→ Problem statement
Reproduce the data that follows character for character, but omit its pictures.

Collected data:

=== Section Start ===

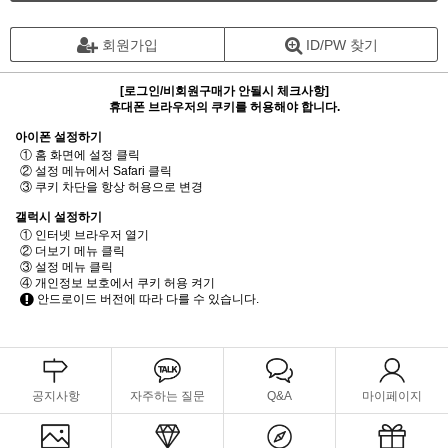
회원가입
ID/PW 찾기
[로그인/비회원구매가 안될시 체크사항]
휴대폰 브라우저의 쿠키를 허용해야 합니다.
아이폰 설정하기
① 홈 화면에 설정 클릭
② 설정 메뉴에서 Safari 클릭
③ 쿠키 차단을 항상 허용으로 변경
갤럭시 설정하기
① 인터넷 브라우저 열기
② 더보기 메뉴 클릭
③ 설정 메뉴 클릭
④ 개인정보 보호에서 쿠키 허용 켜기
안드로이드 버전에 따라 다를 수 있습니다.
공지사항
자주하는 질문
Q&A
마이페이지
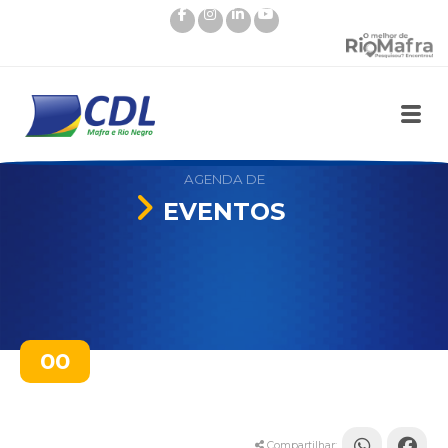
AGENDA DE
EVENTOS
00
Compartilhar:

=== Section End ===

→ Expected output
회원가입
ID/PW 찾기
[로그인/비회원구매가 안될시 체크사항]
휴대폰 브라우저의 쿠키를 허용해야 합니다.
아이폰 설정하기
① 홈 화면에 설정 클릭
② 설정 메뉴에서 Safari 클릭
③ 쿠키 차단을 항상 허용으로 변경
갤럭시 설정하기
① 인터넷 브라우저 열기
② 더보기 메뉴 클릭
③ 설정 메뉴 클릭
④ 개인정보 보호에서 쿠키 허용 켜기
안드로이드 버전에 따라 다를 수 있습니다.
공지사항
자주하는 질문
Q&A
마이페이지
AGENDA DE
EVENTOS
00
Compartilhar:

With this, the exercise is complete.